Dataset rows
········

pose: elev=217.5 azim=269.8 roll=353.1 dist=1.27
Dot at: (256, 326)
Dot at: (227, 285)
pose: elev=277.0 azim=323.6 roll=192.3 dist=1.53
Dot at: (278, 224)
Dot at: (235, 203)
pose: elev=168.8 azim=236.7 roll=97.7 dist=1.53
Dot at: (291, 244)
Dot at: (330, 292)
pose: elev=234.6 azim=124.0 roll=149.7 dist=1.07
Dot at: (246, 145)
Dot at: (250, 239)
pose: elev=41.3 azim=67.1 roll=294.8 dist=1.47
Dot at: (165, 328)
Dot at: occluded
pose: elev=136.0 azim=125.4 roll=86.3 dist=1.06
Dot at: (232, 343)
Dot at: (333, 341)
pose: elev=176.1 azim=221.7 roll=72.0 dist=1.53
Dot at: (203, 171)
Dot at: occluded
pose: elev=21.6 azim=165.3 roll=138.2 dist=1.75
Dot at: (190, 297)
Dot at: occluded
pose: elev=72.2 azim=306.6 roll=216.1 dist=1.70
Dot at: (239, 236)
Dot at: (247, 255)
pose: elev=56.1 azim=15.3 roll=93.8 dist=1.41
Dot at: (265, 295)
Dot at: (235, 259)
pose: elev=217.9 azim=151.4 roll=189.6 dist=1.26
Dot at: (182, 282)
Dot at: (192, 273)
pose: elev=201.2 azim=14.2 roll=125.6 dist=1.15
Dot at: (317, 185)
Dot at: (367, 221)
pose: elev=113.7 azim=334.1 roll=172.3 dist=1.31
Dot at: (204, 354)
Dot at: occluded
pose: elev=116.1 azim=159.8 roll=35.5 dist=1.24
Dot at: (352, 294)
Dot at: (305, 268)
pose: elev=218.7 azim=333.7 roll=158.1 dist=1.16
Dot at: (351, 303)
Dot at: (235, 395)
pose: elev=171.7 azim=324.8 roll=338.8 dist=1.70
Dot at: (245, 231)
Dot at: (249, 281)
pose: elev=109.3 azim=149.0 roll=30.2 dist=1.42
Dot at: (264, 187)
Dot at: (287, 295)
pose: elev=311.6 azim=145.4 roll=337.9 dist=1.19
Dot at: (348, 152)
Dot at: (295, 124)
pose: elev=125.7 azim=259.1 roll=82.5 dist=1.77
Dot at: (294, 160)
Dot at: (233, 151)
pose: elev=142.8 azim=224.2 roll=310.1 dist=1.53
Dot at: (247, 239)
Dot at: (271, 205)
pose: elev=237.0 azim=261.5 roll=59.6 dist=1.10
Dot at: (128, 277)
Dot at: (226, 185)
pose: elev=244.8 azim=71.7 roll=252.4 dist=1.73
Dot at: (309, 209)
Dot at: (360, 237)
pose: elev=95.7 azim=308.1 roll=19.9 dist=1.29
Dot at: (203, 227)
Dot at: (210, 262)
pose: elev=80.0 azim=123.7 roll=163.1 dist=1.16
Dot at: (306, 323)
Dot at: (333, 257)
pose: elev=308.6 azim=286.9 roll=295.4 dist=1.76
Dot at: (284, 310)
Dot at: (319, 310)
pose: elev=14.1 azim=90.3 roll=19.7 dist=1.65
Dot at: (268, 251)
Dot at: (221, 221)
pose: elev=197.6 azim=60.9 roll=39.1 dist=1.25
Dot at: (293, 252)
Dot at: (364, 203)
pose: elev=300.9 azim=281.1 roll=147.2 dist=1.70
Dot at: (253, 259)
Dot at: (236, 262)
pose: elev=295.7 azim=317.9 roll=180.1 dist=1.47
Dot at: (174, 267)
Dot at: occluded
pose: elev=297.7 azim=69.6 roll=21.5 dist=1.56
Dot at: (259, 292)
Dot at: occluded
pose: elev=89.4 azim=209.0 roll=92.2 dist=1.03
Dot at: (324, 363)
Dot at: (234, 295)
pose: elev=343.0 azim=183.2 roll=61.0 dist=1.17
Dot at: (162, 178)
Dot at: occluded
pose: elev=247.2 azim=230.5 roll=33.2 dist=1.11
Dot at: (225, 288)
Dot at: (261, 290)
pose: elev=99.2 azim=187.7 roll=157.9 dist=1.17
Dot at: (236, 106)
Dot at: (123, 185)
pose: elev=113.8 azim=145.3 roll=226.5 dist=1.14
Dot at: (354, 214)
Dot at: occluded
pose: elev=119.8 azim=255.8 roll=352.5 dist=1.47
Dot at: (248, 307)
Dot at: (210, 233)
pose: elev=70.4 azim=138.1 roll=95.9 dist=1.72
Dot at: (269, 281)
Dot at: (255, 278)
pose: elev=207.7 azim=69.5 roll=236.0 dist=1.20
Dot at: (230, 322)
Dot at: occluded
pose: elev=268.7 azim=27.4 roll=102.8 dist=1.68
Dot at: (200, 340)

········

Stated problem: Render every line of the items above as a Markdown table with the columns "No." and "Text". Number the lines in order under "No.", and skip any blank lines.

The result:
| No. | Text |
|---|---|
| 1 | pose: elev=217.5 azim=269.8 roll=353.1 dist=1.27 |
| 2 | Dot at: (256, 326) |
| 3 | Dot at: (227, 285) |
| 4 | pose: elev=277.0 azim=323.6 roll=192.3 dist=1.53 |
| 5 | Dot at: (278, 224) |
| 6 | Dot at: (235, 203) |
| 7 | pose: elev=168.8 azim=236.7 roll=97.7 dist=1.53 |
| 8 | Dot at: (291, 244) |
| 9 | Dot at: (330, 292) |
| 10 | pose: elev=234.6 azim=124.0 roll=149.7 dist=1.07 |
| 11 | Dot at: (246, 145) |
| 12 | Dot at: (250, 239) |
| 13 | pose: elev=41.3 azim=67.1 roll=294.8 dist=1.47 |
| 14 | Dot at: (165, 328) |
| 15 | Dot at: occluded |
| 16 | pose: elev=136.0 azim=125.4 roll=86.3 dist=1.06 |
| 17 | Dot at: (232, 343) |
| 18 | Dot at: (333, 341) |
| 19 | pose: elev=176.1 azim=221.7 roll=72.0 dist=1.53 |
| 20 | Dot at: (203, 171) |
| 21 | Dot at: occluded |
| 22 | pose: elev=21.6 azim=165.3 roll=138.2 dist=1.75 |
| 23 | Dot at: (190, 297) |
| 24 | Dot at: occluded |
| 25 | pose: elev=72.2 azim=306.6 roll=216.1 dist=1.70 |
| 26 | Dot at: (239, 236) |
| 27 | Dot at: (247, 255) |
| 28 | pose: elev=56.1 azim=15.3 roll=93.8 dist=1.41 |
| 29 | Dot at: (265, 295) |
| 30 | Dot at: (235, 259) |
| 31 | pose: elev=217.9 azim=151.4 roll=189.6 dist=1.26 |
| 32 | Dot at: (182, 282) |
| 33 | Dot at: (192, 273) |
| 34 | pose: elev=201.2 azim=14.2 roll=125.6 dist=1.15 |
| 35 | Dot at: (317, 185) |
| 36 | Dot at: (367, 221) |
| 37 | pose: elev=113.7 azim=334.1 roll=172.3 dist=1.31 |
| 38 | Dot at: (204, 354) |
| 39 | Dot at: occluded |
| 40 | pose: elev=116.1 azim=159.8 roll=35.5 dist=1.24 |
| 41 | Dot at: (352, 294) |
| 42 | Dot at: (305, 268) |
| 43 | pose: elev=218.7 azim=333.7 roll=158.1 dist=1.16 |
| 44 | Dot at: (351, 303) |
| 45 | Dot at: (235, 395) |
| 46 | pose: elev=171.7 azim=324.8 roll=338.8 dist=1.70 |
| 47 | Dot at: (245, 231) |
| 48 | Dot at: (249, 281) |
| 49 | pose: elev=109.3 azim=149.0 roll=30.2 dist=1.42 |
| 50 | Dot at: (264, 187) |
| 51 | Dot at: (287, 295) |
| 52 | pose: elev=311.6 azim=145.4 roll=337.9 dist=1.19 |
| 53 | Dot at: (348, 152) |
| 54 | Dot at: (295, 124) |
| 55 | pose: elev=125.7 azim=259.1 roll=82.5 dist=1.77 |
| 56 | Dot at: (294, 160) |
| 57 | Dot at: (233, 151) |
| 58 | pose: elev=142.8 azim=224.2 roll=310.1 dist=1.53 |
| 59 | Dot at: (247, 239) |
| 60 | Dot at: (271, 205) |
| 61 | pose: elev=237.0 azim=261.5 roll=59.6 dist=1.10 |
| 62 | Dot at: (128, 277) |
| 63 | Dot at: (226, 185) |
| 64 | pose: elev=244.8 azim=71.7 roll=252.4 dist=1.73 |
| 65 | Dot at: (309, 209) |
| 66 | Dot at: (360, 237) |
| 67 | pose: elev=95.7 azim=308.1 roll=19.9 dist=1.29 |
| 68 | Dot at: (203, 227) |
| 69 | Dot at: (210, 262) |
| 70 | pose: elev=80.0 azim=123.7 roll=163.1 dist=1.16 |
| 71 | Dot at: (306, 323) |
| 72 | Dot at: (333, 257) |
| 73 | pose: elev=308.6 azim=286.9 roll=295.4 dist=1.76 |
| 74 | Dot at: (284, 310) |
| 75 | Dot at: (319, 310) |
| 76 | pose: elev=14.1 azim=90.3 roll=19.7 dist=1.65 |
| 77 | Dot at: (268, 251) |
| 78 | Dot at: (221, 221) |
| 79 | pose: elev=197.6 azim=60.9 roll=39.1 dist=1.25 |
| 80 | Dot at: (293, 252) |
| 81 | Dot at: (364, 203) |
| 82 | pose: elev=300.9 azim=281.1 roll=147.2 dist=1.70 |
| 83 | Dot at: (253, 259) |
| 84 | Dot at: (236, 262) |
| 85 | pose: elev=295.7 azim=317.9 roll=180.1 dist=1.47 |
| 86 | Dot at: (174, 267) |
| 87 | Dot at: occluded |
| 88 | pose: elev=297.7 azim=69.6 roll=21.5 dist=1.56 |
| 89 | Dot at: (259, 292) |
| 90 | Dot at: occluded |
| 91 | pose: elev=89.4 azim=209.0 roll=92.2 dist=1.03 |
| 92 | Dot at: (324, 363) |
| 93 | Dot at: (234, 295) |
| 94 | pose: elev=343.0 azim=183.2 roll=61.0 dist=1.17 |
| 95 | Dot at: (162, 178) |
| 96 | Dot at: occluded |
| 97 | pose: elev=247.2 azim=230.5 roll=33.2 dist=1.11 |
| 98 | Dot at: (225, 288) |
| 99 | Dot at: (261, 290) |
| 100 | pose: elev=99.2 azim=187.7 roll=157.9 dist=1.17 |
| 101 | Dot at: (236, 106) |
| 102 | Dot at: (123, 185) |
| 103 | pose: elev=113.8 azim=145.3 roll=226.5 dist=1.14 |
| 104 | Dot at: (354, 214) |
| 105 | Dot at: occluded |
| 106 | pose: elev=119.8 azim=255.8 roll=352.5 dist=1.47 |
| 107 | Dot at: (248, 307) |
| 108 | Dot at: (210, 233) |
| 109 | pose: elev=70.4 azim=138.1 roll=95.9 dist=1.72 |
| 110 | Dot at: (269, 281) |
| 111 | Dot at: (255, 278) |
| 112 | pose: elev=207.7 azim=69.5 roll=236.0 dist=1.20 |
| 113 | Dot at: (230, 322) |
| 114 | Dot at: occluded |
| 115 | pose: elev=268.7 azim=27.4 roll=102.8 dist=1.68 |
| 116 | Dot at: (200, 340) |